#### Material provided:
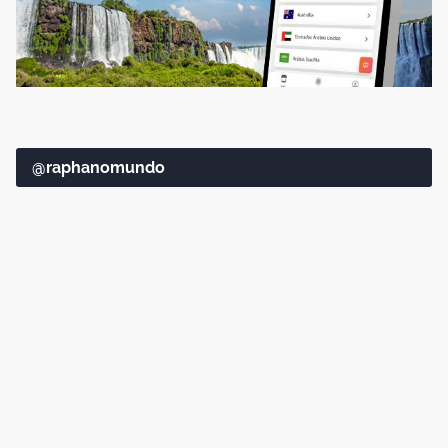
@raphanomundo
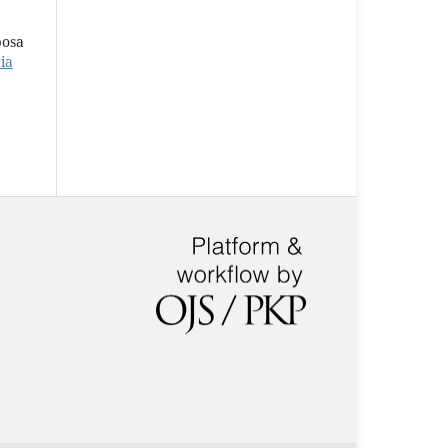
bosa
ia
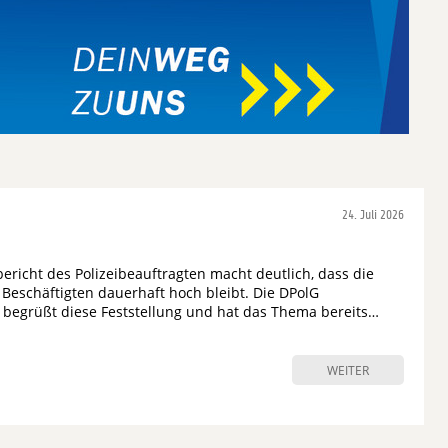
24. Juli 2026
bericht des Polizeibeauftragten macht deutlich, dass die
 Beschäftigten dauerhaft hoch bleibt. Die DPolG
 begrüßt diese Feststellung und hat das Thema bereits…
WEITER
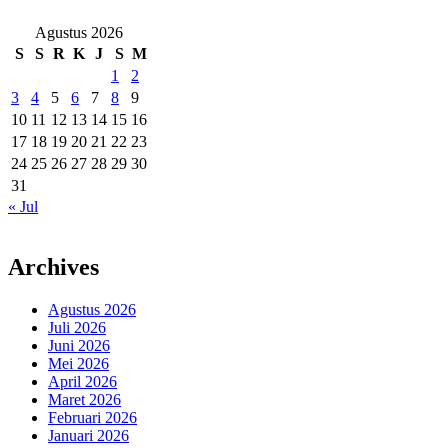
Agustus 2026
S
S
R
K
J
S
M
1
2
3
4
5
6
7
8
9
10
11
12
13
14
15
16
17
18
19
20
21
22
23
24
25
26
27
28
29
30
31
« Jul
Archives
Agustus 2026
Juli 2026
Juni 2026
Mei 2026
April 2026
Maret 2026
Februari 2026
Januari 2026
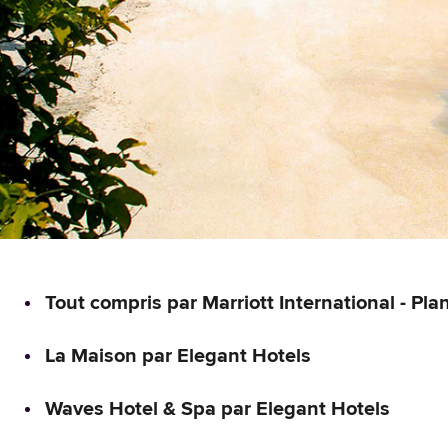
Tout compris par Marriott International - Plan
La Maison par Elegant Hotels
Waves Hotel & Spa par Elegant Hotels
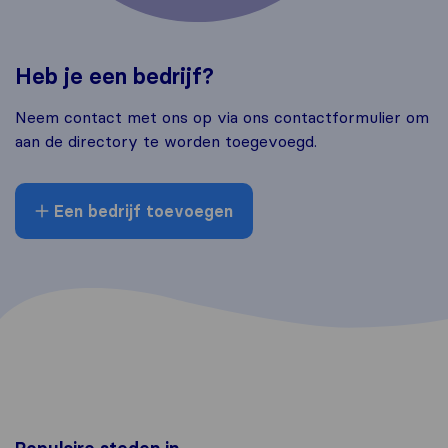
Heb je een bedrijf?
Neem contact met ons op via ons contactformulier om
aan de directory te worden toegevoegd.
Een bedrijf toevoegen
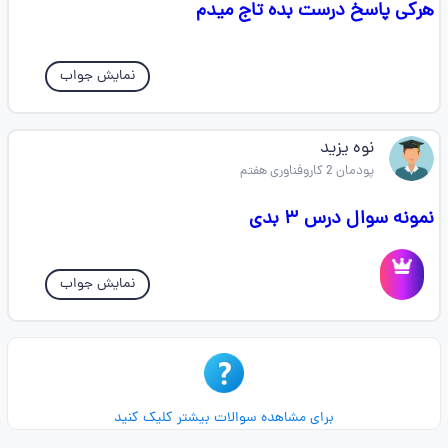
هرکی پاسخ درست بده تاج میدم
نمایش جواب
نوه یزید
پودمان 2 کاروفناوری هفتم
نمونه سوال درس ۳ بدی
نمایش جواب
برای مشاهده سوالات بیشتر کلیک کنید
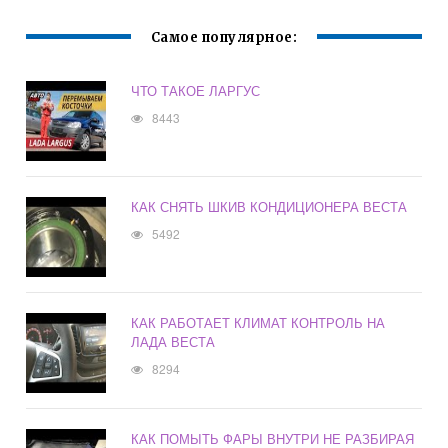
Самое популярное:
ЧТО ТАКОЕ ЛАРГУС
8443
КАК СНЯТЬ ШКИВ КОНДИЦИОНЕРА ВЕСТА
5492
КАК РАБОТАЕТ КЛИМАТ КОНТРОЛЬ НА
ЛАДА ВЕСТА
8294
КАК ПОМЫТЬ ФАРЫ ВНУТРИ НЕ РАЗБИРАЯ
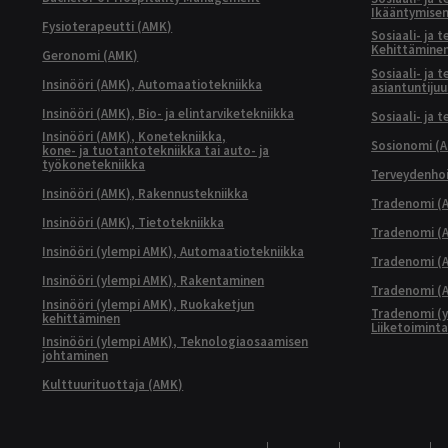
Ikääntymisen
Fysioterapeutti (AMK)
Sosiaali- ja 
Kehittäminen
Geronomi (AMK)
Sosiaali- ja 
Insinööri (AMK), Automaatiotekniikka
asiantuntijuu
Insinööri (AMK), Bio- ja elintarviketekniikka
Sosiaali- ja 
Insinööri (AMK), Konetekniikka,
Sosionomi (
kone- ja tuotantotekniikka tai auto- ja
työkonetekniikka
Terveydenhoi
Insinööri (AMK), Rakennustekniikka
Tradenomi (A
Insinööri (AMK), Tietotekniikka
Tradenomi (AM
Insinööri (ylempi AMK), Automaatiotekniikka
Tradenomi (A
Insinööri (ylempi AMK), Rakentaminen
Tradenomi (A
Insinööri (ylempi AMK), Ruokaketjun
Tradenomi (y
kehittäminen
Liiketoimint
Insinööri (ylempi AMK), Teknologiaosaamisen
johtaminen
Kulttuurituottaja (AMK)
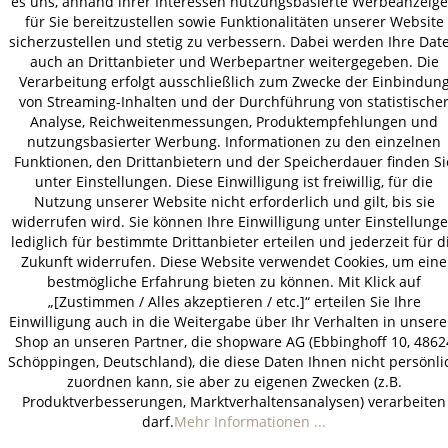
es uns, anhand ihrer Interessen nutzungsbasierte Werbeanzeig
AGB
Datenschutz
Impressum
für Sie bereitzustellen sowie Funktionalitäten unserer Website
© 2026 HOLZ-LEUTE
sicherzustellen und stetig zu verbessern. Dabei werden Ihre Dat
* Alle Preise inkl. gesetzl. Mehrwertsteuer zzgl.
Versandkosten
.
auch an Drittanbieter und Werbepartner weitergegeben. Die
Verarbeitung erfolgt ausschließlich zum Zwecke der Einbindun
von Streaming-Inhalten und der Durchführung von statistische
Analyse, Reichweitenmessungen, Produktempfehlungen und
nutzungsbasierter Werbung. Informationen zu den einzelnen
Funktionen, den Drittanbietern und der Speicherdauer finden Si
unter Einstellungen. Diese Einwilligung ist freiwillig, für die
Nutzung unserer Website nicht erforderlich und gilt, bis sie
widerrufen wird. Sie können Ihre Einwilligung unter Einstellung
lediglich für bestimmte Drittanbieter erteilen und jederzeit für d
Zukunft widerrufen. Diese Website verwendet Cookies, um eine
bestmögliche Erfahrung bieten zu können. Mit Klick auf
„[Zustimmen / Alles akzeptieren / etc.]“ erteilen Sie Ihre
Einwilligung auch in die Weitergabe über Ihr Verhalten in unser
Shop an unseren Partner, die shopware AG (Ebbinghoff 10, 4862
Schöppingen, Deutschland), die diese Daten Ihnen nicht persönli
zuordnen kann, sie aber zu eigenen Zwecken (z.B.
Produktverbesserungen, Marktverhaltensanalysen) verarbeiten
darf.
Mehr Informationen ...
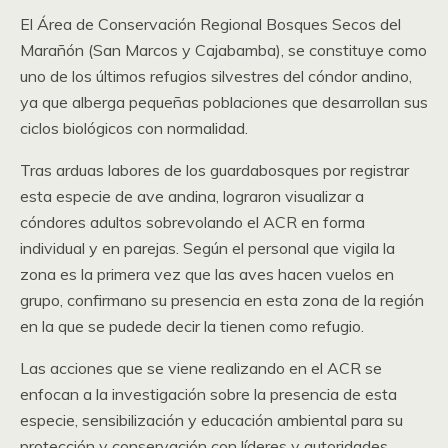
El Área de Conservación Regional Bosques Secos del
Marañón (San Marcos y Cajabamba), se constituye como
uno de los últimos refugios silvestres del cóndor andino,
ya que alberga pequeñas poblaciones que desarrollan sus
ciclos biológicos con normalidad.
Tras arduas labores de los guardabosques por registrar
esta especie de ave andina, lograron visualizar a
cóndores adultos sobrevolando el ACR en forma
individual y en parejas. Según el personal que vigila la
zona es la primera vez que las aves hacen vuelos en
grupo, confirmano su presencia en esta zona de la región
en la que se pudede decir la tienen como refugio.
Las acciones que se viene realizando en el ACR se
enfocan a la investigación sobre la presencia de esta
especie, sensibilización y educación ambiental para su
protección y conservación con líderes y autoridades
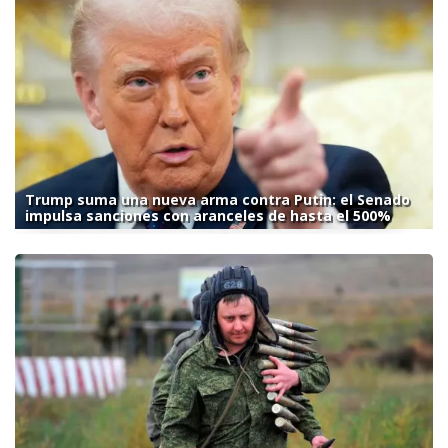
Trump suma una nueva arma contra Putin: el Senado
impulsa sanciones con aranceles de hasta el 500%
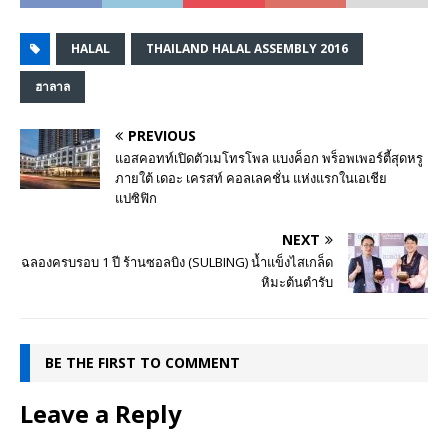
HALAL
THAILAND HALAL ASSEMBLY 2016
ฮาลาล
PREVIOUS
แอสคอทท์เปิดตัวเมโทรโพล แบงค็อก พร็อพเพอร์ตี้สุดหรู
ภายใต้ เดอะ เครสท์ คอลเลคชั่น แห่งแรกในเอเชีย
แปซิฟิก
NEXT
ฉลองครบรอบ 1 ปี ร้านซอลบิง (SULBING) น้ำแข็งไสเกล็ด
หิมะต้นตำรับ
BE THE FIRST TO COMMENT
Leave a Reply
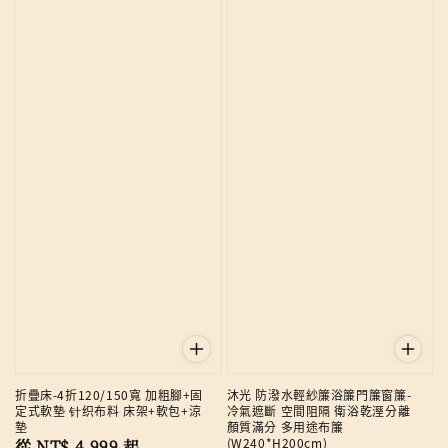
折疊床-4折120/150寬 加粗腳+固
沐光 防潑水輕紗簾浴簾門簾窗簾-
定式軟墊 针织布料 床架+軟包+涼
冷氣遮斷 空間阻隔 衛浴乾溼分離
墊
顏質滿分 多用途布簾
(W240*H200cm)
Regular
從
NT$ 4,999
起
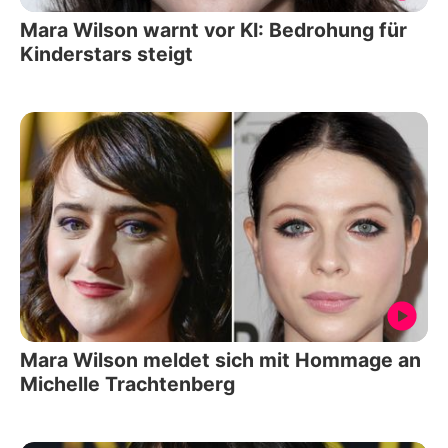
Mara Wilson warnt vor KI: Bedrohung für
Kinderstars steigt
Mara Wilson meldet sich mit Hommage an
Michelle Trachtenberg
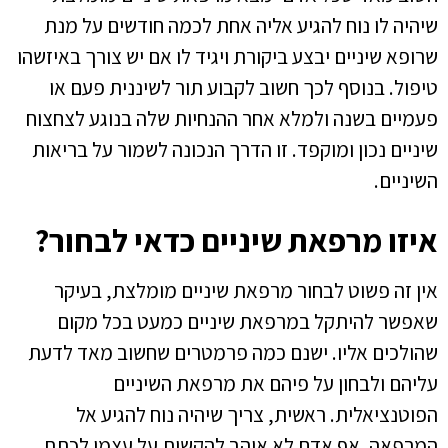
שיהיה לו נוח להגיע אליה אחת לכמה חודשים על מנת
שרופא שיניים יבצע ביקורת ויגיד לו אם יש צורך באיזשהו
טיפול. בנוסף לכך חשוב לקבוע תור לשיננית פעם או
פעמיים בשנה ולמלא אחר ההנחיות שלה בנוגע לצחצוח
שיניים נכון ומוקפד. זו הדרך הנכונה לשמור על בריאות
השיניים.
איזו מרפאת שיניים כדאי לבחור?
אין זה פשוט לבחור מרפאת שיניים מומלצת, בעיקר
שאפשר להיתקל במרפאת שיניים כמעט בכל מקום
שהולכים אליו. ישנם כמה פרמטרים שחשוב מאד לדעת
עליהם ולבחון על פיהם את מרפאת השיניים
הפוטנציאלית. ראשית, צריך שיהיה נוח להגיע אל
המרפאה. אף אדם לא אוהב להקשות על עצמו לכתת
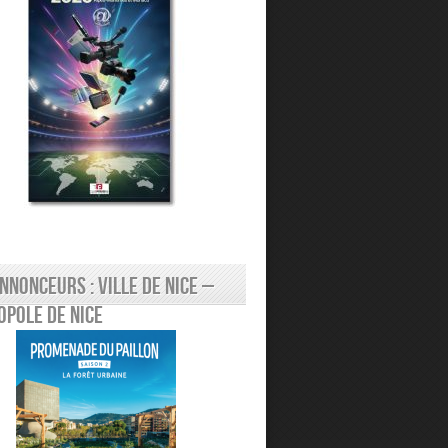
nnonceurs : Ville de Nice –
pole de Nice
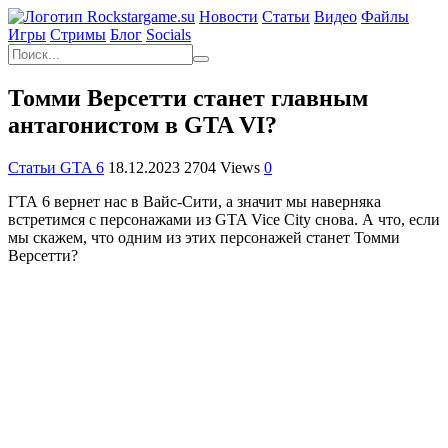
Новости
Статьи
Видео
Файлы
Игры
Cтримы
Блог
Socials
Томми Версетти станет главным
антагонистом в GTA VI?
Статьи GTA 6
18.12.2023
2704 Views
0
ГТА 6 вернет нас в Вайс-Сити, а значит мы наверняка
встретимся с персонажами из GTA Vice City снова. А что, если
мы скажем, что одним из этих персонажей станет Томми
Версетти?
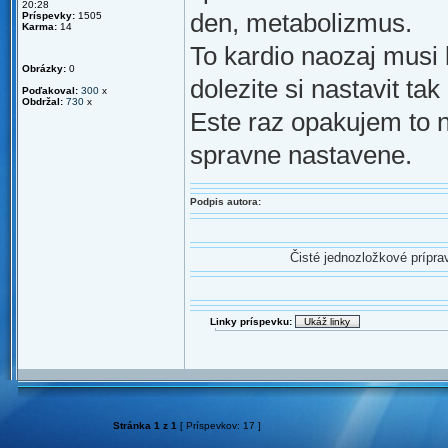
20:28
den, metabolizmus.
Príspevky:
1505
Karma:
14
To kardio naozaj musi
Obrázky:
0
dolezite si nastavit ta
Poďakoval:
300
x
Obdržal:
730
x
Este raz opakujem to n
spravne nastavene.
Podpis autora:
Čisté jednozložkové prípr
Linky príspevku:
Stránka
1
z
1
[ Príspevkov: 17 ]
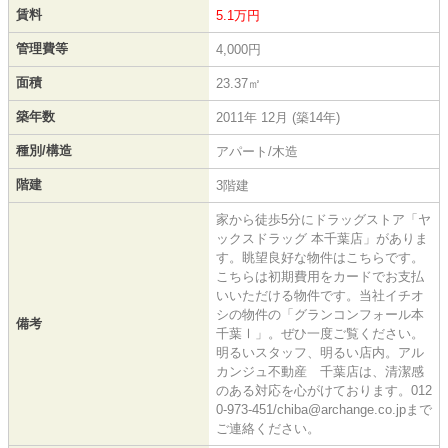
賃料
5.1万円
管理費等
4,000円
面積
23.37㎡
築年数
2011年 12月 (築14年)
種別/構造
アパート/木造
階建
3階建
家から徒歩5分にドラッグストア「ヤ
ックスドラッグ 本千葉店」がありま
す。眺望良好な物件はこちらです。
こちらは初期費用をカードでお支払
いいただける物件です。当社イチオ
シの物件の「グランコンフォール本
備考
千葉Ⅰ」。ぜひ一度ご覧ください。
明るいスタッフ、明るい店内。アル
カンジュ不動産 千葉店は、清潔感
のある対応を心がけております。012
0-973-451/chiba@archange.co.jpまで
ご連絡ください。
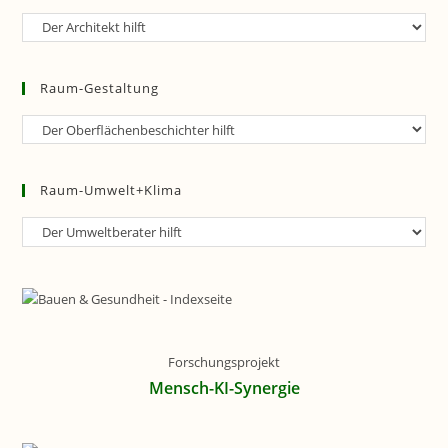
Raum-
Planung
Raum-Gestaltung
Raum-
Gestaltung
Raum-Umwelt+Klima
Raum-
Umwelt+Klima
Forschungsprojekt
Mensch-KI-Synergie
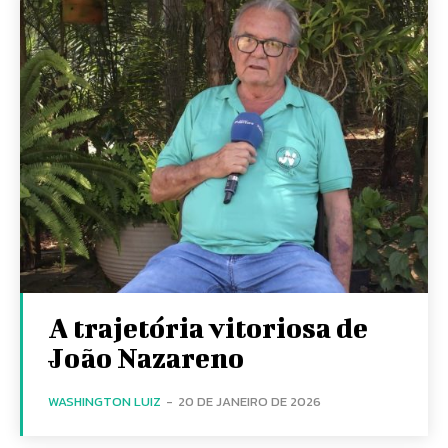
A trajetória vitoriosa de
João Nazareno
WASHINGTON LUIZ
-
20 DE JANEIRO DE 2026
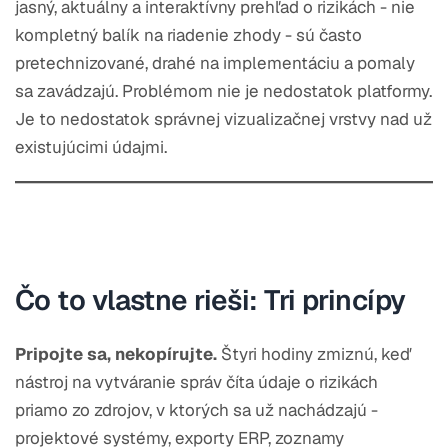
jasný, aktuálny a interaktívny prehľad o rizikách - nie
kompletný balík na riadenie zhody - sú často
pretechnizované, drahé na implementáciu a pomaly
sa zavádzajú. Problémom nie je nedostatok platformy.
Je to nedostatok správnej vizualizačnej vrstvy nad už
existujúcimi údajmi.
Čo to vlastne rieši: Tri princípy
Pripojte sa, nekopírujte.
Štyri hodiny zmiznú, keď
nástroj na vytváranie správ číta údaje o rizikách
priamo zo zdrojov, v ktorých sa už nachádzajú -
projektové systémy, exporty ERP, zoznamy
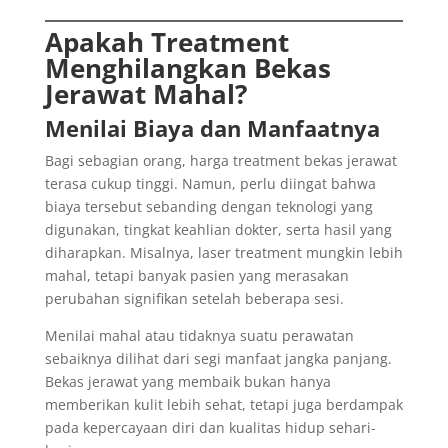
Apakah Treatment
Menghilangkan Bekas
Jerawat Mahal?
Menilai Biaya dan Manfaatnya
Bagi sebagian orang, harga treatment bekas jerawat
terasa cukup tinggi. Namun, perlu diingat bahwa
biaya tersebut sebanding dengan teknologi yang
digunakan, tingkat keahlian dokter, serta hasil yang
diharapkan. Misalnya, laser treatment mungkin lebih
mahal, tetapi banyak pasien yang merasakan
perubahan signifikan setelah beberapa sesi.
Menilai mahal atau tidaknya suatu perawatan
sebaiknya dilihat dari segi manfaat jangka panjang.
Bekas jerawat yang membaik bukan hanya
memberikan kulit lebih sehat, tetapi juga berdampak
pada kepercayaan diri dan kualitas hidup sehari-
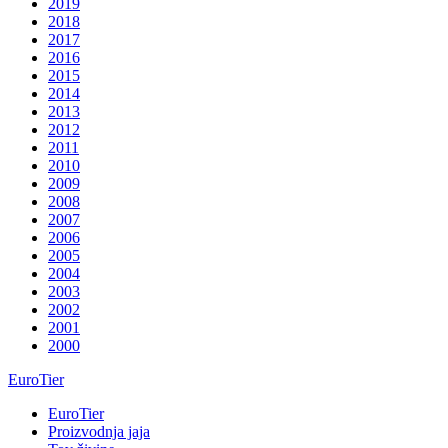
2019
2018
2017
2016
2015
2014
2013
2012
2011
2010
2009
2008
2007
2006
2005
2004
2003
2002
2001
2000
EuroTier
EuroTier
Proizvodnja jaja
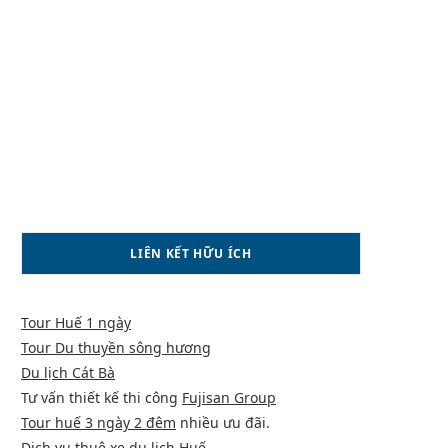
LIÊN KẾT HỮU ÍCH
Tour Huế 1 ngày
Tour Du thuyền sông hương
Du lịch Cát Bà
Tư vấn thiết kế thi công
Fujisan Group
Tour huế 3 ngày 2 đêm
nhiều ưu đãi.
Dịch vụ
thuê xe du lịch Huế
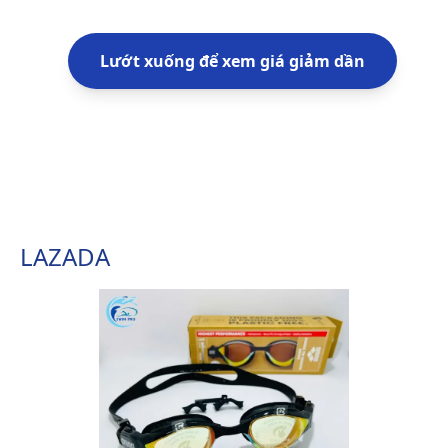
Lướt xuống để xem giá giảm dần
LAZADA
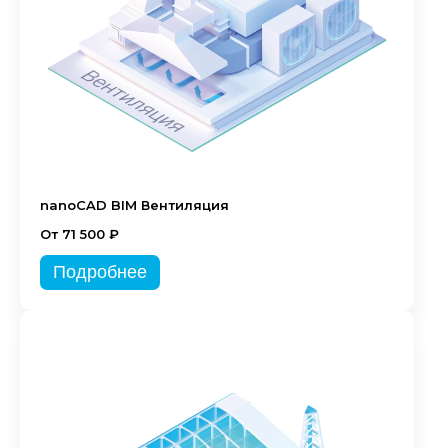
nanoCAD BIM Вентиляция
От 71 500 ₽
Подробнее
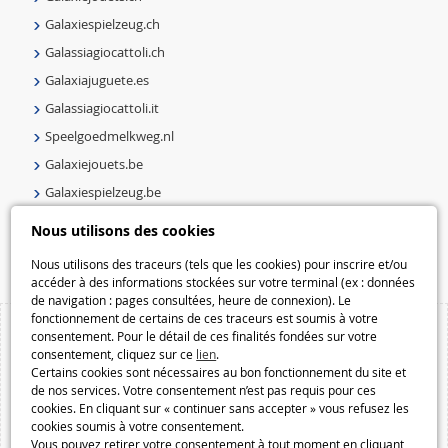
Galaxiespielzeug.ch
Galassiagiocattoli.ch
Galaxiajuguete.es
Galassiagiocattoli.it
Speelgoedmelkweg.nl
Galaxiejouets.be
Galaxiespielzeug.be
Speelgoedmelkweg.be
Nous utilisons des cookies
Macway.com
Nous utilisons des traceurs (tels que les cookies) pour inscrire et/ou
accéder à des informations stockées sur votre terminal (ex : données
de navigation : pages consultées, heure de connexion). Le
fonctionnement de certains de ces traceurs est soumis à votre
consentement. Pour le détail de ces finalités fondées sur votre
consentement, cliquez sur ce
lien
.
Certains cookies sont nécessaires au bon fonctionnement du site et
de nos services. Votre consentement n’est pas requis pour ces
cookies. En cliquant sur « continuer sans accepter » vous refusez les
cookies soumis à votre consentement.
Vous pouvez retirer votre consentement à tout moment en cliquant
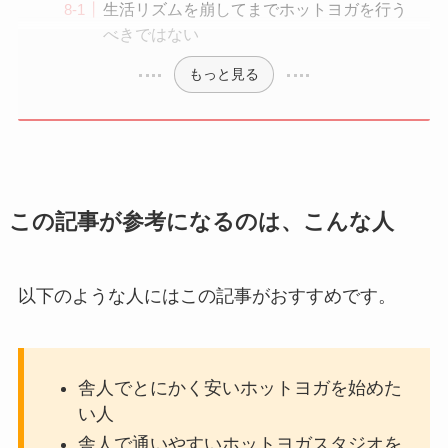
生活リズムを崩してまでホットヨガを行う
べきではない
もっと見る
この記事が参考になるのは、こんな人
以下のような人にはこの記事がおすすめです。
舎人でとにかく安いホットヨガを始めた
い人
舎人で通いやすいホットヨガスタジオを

#### Directions:
Among the records, find each line where the word "utilisons" occurs, and copy it.

#### Response to this exercise:
Nous utilisons des cookies
Nous utilisons des traceurs (tels que les cookies) pour inscrire et/ou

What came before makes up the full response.